All tests were conducted at room temperature and at atmospheric pressure. The solid/liquid mass ratio for the initial tests was 1% (i.e., 5 g of ores in 495 g of deionized water). For exploratory tests, batch bottle rolls were performed, and the slurry was mildly agitated in a 2 L plastic bottle with a ~5 mm hole on the lid at a rotating speed of 100 rpm. The amount of glycine (99%, Sigma-Aldrich, St. Louis, MO, USA) added was correlated to the moles of Cu from the material. In this study, the chalcopyrite samples were leached at alkaline conditions, and ammonia solutions (25%, EMSURE^®) were used as the pH modifier. Ceramic beads (97% ZrO₂, ~800 µm) were added as the grinding/surface refreshing media. Leaching was monitored over a 72 h period with 10 mL samples taken at 2, 4, 6, 24, 48 and 72 h using a vacuum filter. The leached residue and leachate were separated by vacuum filtration, and the residues were rinsed with 200 mL of deionized water before drying in an oven at 60 °C overnight. The metal concentrations from solution samples were analyzed by Inductively Coupled Plasma (ICP) Mass Spectrometry, and the elements from the leached residues were determined by X-ray Fluorescence (XRF) Spectrometry, which are all carried out independently by Bureau Veritas, Perth. The metal extraction (E%) was calculated by Equation (4).

[Extracted data entries]

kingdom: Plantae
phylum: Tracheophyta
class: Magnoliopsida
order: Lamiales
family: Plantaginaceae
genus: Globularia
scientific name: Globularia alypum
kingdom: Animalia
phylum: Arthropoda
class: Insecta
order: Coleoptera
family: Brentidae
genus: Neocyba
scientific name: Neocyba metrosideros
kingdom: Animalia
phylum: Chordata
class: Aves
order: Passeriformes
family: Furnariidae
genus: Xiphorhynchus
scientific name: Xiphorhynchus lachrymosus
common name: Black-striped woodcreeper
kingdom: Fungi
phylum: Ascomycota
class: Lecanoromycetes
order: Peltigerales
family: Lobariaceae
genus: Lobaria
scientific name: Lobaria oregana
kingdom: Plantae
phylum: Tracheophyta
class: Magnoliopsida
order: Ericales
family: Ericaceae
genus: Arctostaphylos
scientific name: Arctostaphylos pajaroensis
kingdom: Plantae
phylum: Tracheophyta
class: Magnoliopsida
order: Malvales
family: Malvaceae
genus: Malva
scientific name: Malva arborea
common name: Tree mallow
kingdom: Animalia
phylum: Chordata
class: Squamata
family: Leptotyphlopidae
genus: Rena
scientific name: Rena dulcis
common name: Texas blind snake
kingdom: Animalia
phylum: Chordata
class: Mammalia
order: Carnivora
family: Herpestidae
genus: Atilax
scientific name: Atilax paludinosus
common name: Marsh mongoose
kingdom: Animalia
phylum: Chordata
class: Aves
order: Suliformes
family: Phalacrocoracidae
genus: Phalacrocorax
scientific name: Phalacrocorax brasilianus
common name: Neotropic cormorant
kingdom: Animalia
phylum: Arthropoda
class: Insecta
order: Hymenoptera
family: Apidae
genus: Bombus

> [GOALS]
1) Summarize the leaching procedure in two sentences.
2) In the leaching procedure, at what temperature were the rinsed residues dried overnight?

> [WORKED ANSWERS]
1) Chalcopyrite samples were leached with glycine under alkaline conditions at room temperature and atmospheric pressure, in bottle rolls rotating at 100 rpm, with ammonia solutions as the pH modifier and ceramic beads as grinding media. Leaching was monitored over 72 h with periodic samples, the residues were separated by vacuum filtration, rinsed and oven-dried, and metals were measured by ICP Mass Spectrometry in solution and by XRF Spectrometry in the residues.

2) 60 °C